- _Collection entries_
- - -
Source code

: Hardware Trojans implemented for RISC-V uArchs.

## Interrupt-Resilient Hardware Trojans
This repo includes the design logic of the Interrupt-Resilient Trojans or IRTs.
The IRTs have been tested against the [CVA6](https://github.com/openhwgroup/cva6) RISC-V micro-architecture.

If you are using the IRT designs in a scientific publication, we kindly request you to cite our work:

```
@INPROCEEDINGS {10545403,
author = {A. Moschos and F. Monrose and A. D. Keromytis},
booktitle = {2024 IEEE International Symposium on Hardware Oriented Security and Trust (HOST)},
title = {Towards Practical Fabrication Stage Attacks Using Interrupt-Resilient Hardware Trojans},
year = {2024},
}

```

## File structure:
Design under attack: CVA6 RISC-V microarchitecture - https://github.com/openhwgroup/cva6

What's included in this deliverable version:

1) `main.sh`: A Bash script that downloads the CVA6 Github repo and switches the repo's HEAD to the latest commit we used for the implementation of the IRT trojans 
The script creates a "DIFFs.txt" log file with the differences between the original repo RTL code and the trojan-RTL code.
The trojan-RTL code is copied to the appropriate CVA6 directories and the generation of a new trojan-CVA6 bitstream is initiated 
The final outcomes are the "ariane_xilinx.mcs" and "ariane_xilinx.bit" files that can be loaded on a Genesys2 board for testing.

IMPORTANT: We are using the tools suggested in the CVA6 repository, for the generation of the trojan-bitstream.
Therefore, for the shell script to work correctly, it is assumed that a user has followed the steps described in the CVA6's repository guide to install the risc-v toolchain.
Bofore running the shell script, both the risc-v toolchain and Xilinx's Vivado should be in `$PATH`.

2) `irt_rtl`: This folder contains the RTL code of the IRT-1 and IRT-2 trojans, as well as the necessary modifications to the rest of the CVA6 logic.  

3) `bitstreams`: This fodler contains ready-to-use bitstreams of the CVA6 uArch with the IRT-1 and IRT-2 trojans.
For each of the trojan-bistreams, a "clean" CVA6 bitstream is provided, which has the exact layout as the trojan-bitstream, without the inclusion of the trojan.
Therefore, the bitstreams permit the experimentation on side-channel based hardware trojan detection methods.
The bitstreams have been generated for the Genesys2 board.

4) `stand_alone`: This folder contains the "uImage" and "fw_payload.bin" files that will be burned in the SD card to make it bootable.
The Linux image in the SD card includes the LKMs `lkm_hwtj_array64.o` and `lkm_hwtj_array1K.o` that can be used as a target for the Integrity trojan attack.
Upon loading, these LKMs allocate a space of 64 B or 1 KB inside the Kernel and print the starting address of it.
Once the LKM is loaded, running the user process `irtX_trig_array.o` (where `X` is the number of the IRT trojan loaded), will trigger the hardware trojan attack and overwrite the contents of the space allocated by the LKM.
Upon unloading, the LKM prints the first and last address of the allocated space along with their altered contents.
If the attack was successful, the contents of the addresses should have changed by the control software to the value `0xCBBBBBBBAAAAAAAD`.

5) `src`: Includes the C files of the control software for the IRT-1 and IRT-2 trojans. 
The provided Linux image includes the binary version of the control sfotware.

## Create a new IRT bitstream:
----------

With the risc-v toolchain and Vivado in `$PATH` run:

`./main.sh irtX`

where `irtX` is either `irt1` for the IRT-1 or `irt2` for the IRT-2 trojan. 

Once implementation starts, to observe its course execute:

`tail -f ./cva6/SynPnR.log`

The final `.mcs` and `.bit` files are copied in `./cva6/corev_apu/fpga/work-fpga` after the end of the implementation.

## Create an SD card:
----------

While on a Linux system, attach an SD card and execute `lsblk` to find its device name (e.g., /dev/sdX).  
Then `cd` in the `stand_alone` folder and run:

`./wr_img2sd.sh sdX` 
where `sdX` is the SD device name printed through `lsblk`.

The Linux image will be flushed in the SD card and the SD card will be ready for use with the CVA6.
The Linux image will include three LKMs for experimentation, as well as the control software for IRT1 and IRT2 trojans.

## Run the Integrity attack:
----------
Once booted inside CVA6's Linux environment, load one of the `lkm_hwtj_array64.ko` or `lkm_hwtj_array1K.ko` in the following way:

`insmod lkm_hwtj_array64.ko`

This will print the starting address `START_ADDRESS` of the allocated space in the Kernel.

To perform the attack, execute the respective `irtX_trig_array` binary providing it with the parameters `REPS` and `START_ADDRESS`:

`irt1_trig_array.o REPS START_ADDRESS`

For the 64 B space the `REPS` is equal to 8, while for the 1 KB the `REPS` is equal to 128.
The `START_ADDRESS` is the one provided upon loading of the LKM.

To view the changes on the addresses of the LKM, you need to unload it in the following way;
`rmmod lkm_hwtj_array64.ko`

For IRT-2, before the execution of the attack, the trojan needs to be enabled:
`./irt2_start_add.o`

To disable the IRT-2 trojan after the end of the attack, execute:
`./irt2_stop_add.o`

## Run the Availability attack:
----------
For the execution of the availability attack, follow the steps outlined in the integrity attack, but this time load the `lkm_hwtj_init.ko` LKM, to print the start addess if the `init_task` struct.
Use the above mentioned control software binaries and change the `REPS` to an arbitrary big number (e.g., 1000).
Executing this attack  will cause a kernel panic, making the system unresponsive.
- - -
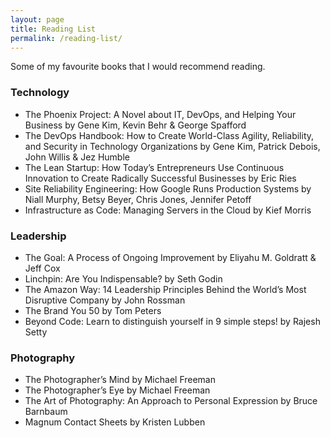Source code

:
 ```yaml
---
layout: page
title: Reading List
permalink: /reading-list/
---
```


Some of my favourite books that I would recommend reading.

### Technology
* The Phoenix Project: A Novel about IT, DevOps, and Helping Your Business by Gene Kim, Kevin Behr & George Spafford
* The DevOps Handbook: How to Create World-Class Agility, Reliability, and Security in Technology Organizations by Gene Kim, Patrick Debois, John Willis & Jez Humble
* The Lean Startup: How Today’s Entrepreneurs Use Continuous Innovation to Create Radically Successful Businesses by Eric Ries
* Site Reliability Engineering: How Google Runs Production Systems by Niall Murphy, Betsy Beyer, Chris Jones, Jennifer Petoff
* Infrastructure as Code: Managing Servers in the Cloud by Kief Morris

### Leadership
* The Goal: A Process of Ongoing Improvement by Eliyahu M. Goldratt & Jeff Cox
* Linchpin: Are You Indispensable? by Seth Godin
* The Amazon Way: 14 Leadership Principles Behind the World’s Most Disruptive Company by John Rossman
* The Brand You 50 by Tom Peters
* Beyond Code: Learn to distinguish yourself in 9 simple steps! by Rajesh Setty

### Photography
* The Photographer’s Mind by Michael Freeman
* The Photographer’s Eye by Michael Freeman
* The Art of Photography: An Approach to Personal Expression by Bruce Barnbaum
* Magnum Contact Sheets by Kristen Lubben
- - -
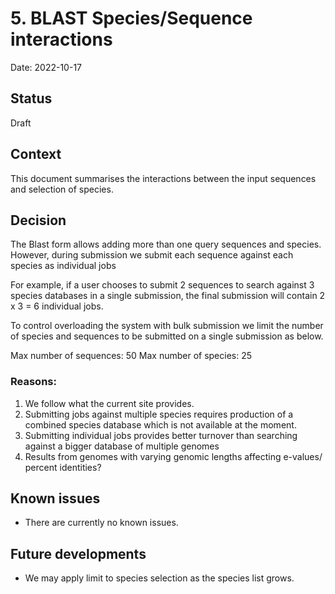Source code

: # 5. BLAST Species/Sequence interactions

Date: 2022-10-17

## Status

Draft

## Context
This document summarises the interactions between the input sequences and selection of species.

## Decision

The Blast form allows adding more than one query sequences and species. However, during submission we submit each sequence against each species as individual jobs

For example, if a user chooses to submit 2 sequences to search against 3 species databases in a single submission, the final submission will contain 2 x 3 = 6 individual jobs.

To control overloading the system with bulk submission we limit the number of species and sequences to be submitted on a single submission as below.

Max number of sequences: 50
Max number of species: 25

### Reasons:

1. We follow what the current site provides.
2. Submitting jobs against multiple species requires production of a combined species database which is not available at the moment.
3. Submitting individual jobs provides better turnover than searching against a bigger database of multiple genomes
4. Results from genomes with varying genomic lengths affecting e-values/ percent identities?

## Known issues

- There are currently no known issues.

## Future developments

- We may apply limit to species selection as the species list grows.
- - -
- _Task description_
Lines containing the string "name" are the ones to copy from the entries above.

- _Response below_
While on a Linux system, attach an SD card and execute `lsblk` to find its device name (e.g., /dev/sdX).  
where `sdX` is the SD device name printed through `lsblk`.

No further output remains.